Die Ansicht, daß Jesus an unserer Stelle für unsere Sünden gestorben ist … ist in letzter Analyse undenkbar. Weil alle wahre Erlösung nur in der Ausübung der eigenen Freiheit des Einzelnen geschehen kann (das Wort „Selbsterlösung“ ist durchaus sinnvoll) und weil Gott andererseits nicht umzustimmen ist, kann das Kreuz nichts anderes als das oberste gleichsam sakramentale Zeichen dafür sein, dass Gott immer [mit den Menschen] versöhnt war.

Von da aus ist es nur ein Schritt zum Universalismus im doppelten Sinne: Es gibt letzten Endes nur eine Religion, so sehr wir in unserer menschlichen Schwäche und Voreingenommenheit ihre Äußerungen diversifizieren und aus Mangel an metaphysischem Glauben psychologische Durchdringung um sie kämpfen: und von Verdammnis kann keine Rede sein, weil  der göttliche Funke in uns allen zu Gott zurückkehren muss.
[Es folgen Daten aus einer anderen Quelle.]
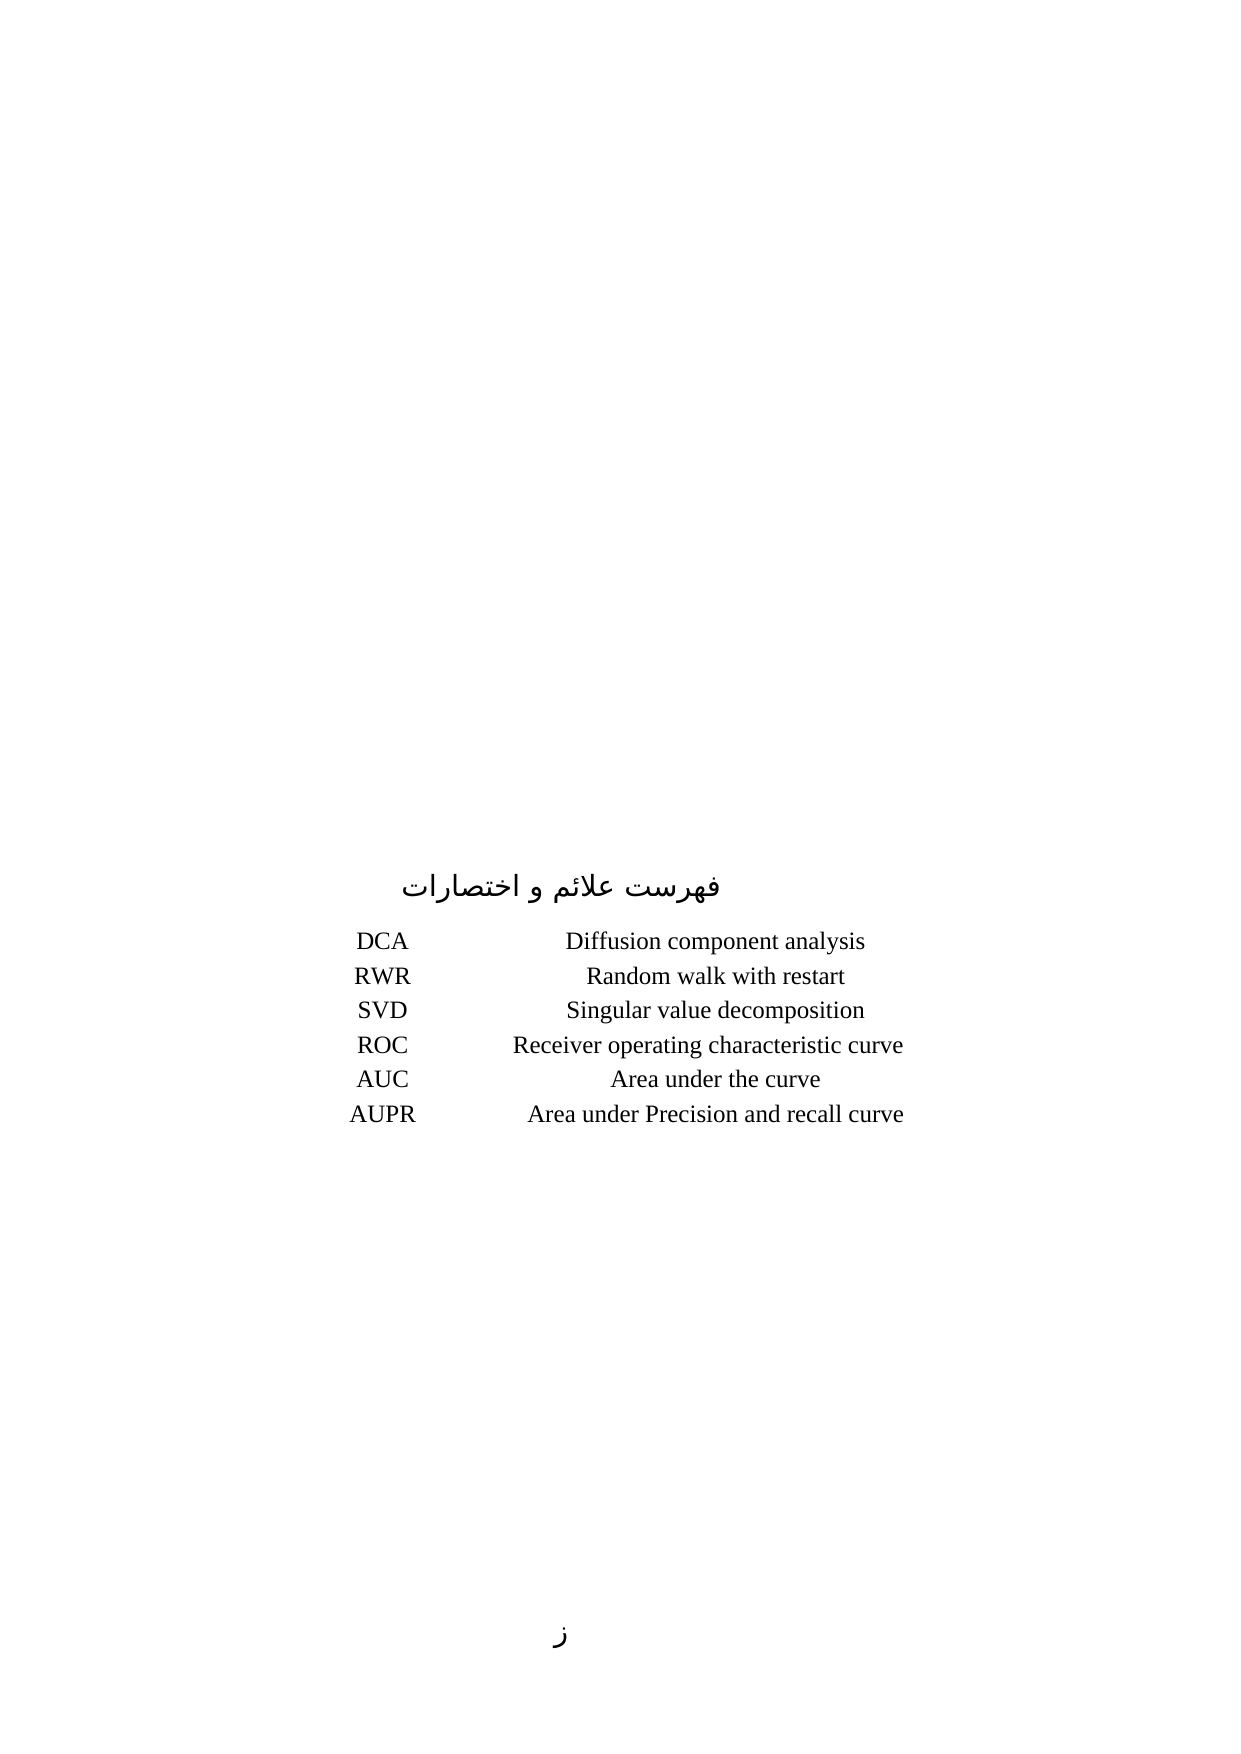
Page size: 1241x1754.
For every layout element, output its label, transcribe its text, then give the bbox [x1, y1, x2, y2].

table_cell AUC [338, 1064, 486, 1099]
table_header Diffusion component analysis [486, 926, 1004, 961]
table_cell Area under Precision and recall curve [486, 1099, 1004, 1133]
text فهرست علائم و اختصارات [177, 869, 1004, 903]
table_cell ROC [338, 1030, 486, 1064]
table_cell Receiver operating characteristic curve [486, 1030, 1004, 1064]
table_header DCA [338, 926, 486, 961]
table_cell SVD [338, 995, 486, 1030]
table_cell RWR [338, 961, 486, 995]
table_cell AUPR [338, 1099, 486, 1133]
table_cell Area under the curve [486, 1064, 1004, 1099]
table_cell Singular value decomposition [486, 995, 1004, 1030]
table_cell Random walk with restart [486, 961, 1004, 995]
Die immense Beeinflussung von Jorge Mario Bergoglio durch Karl Rahner sollte offensichtlich sein. Die Erklärung von Abu Dhabi, das Abrahamitische Haus, die Bemerkungen zur Hölle gegenüber Scalfari – im Allgemeinen die interreligiöse und eschatologische Vagheit, zusammen mit der Sprache und den konkreten Assoziationen mit den Befürwortern einer neuen Weltordnung – müssen uns an Rahners neue erinnern Interpretation von Menschlichkeit, Religion und Erlösung erinnern. 
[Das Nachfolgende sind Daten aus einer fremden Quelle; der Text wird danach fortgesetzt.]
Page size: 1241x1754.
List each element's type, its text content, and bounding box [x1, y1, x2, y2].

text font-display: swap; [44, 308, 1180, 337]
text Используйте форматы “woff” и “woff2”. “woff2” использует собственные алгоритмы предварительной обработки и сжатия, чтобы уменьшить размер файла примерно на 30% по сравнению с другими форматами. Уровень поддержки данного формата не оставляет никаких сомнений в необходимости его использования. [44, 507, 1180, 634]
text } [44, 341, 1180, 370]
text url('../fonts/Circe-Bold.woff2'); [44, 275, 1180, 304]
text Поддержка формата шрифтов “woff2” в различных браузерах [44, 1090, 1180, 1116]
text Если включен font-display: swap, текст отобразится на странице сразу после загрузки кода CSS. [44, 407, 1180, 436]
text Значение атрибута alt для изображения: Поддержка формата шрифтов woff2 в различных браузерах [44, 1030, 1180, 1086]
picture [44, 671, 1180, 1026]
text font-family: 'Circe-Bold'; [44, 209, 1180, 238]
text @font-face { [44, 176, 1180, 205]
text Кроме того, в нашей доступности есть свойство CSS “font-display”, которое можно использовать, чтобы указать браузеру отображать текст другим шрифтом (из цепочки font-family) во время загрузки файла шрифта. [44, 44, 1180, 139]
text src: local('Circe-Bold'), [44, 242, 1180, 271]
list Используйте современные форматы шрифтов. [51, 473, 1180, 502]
Auch wenn der Essay in New Elucidations von Anfang bis Ende eine durchgehende Kritik an Rahner ist und ihn ausgiebig in Form von kursiv gesetzten Phrasen zitiert, kommt der einzige direkte Angriff auf Rahner namentlich in einer einsamen Fußnote ganz am Ende. In dieser Anmerkung wird Balthasar ganz direkt, und ich unterschreibe seine Meinung hundertfach: 

Ich erhebe keineswegs den Anspruch, Rahners zentrale Intention hier dargestellt (oder "entlarvt“) zu haben; es ist offensichtlich, dass er als katholischer Theologe subtiler und differenzierter denkt. Doch trotz aller verzögernden Einfügungen kristallisieren sich formale Grundstrukturen heraus. So erschien es sinnvoll, gewisse Aussagen herauszugreifen – nachdem man sie aus ihrer dicken Schutzhülle herausgekramt hatte – um zu zeigen, daß sie durch ihre Eigendynamik "da hinführen, wo man nicht hin will“, nämlich zu einer "transzendentalen Einheit der Religionen“. “, wie es in dem neu herausgegebenen Werk von Frithjof Schuon heißt: "Diese transzendentale Einheit soll rein geistig erfolgen, ohne irgendeine individuelle Form zu verraten. Die gegensätzlichen Elemente dieser Formen beeinträchtigen die eine, universelle Einheit nicht mehr, als der Kontrast zwischen den Farben die Übertragung des einen, farblosen Lichts verhindert.“ 

Was auch immer wir von anderen Aspekten der Theologie von Hans Urs von Balthasar halten mögen, hier hat er zweifellos Recht. Karl Rahner führt dorthin, wo wir nicht hinwollen – direkt aus dem dogmatischen, konfessionellen, heilbringenden Christentum, aus dem traditionellen Glauben der katholischen Kirche -  in die leeren, heulenden Nebenwege des inneren "Religionssinns“ der Moderne, subjektiv Erfahrungen und Pseudo-Mystik, das Labyrinth, das aus dem Selbst stammt und zum Selbst führt, in welche Pracht auch immer gehüllt, die der konventionellen religiösen Sprache entlehnt ist. Der dreieinige Gott, Licht, Logos, Leben und Liebe, ruft uns in Christus Jesus durch sein blutiges Kreuz und seine leibliche Auferstehung, durch den siebenfältigen sakramentalen Strom aus diesem dunklen Labyrinth in seine ewige Herrlichkeit."